ACTIVITY -> Print verbatim the opening line of the material and every subsequent line through the one containing "melanoma tissue displays".

== ENTRIES SUPPLIED ==

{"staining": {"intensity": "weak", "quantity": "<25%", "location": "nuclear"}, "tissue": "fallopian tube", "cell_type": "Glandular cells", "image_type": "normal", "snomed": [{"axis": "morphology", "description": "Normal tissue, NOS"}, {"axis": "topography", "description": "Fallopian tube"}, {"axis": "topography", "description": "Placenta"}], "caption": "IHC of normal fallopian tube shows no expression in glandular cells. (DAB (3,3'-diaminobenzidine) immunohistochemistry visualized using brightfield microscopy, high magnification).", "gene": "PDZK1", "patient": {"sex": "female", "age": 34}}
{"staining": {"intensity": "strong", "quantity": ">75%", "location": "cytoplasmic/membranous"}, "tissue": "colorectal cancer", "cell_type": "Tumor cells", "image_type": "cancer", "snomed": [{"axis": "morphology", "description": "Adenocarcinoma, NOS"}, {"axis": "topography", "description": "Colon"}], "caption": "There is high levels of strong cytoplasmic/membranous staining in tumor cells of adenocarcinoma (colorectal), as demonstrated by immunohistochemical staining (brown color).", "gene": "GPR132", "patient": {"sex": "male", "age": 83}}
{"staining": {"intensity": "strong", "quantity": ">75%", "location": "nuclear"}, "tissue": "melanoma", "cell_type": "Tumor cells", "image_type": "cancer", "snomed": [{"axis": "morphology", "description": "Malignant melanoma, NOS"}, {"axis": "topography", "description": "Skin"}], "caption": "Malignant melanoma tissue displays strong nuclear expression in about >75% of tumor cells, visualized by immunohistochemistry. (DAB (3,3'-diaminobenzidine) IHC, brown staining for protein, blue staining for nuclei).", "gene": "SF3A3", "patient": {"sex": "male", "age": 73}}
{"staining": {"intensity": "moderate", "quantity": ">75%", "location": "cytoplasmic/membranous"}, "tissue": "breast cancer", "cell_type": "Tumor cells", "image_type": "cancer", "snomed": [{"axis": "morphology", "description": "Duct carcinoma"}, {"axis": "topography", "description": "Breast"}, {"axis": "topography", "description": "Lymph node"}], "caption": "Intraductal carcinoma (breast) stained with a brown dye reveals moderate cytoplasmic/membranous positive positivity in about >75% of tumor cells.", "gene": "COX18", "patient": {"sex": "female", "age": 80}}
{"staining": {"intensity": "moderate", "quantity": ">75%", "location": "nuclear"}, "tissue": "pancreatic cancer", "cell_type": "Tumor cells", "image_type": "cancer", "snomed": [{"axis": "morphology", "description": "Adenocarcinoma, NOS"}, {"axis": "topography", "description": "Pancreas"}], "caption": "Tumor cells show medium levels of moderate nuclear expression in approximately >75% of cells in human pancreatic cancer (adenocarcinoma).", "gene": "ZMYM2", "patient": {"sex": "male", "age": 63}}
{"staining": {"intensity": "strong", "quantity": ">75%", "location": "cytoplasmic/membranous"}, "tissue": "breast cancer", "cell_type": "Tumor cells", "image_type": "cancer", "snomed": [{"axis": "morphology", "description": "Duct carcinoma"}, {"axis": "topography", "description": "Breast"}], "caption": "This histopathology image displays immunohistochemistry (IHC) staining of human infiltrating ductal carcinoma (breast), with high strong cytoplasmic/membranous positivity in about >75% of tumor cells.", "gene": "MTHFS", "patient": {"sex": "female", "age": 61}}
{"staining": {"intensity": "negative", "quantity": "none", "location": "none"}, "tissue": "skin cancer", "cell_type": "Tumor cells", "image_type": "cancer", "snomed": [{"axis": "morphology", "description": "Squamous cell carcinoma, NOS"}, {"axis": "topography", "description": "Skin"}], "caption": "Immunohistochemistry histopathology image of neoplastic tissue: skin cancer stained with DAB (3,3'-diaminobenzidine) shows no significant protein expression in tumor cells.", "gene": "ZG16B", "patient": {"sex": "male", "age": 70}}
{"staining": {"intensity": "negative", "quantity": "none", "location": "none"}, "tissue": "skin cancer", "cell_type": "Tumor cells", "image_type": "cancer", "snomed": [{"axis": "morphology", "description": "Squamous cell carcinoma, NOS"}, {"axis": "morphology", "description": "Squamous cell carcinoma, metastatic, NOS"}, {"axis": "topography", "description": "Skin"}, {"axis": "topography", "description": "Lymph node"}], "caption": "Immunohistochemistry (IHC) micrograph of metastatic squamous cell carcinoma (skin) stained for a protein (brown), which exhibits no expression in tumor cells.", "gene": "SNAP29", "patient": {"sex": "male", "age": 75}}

===

RESULT FOR THIS EXERCISE ->
{"staining": {"intensity": "weak", "quantity": "<25%", "location": "nuclear"}, "tissue": "fallopian tube", "cell_type": "Glandular cells", "image_type": "normal", "snomed": [{"axis": "morphology", "description": "Normal tissue, NOS"}, {"axis": "topography", "description": "Fallopian tube"}, {"axis": "topography", "description": "Placenta"}], "caption": "IHC of normal fallopian tube shows no expression in glandular cells. (DAB (3,3'-diaminobenzidine) immunohistochemistry visualized using brightfield microscopy, high magnification).", "gene": "PDZK1", "patient": {"sex": "female", "age": 34}}
{"staining": {"intensity": "strong", "quantity": ">75%", "location": "cytoplasmic/membranous"}, "tissue": "colorectal cancer", "cell_type": "Tumor cells", "image_type": "cancer", "snomed": [{"axis": "morphology", "description": "Adenocarcinoma, NOS"}, {"axis": "topography", "description": "Colon"}], "caption": "There is high levels of strong cytoplasmic/membranous staining in tumor cells of adenocarcinoma (colorectal), as demonstrated by immunohistochemical staining (brown color).", "gene": "GPR132", "patient": {"sex": "male", "age": 83}}
{"staining": {"intensity": "strong", "quantity": ">75%", "location": "nuclear"}, "tissue": "melanoma", "cell_type": "Tumor cells", "image_type": "cancer", "snomed": [{"axis": "morphology", "description": "Malignant melanoma, NOS"}, {"axis": "topography", "description": "Skin"}], "caption": "Malignant melanoma tissue displays strong nuclear expression in about >75% of tumor cells, visualized by immunohistochemistry. (DAB (3,3'-diaminobenzidine) IHC, brown staining for protein, blue staining for nuclei).", "gene": "SF3A3", "patient": {"sex": "male", "age": 73}}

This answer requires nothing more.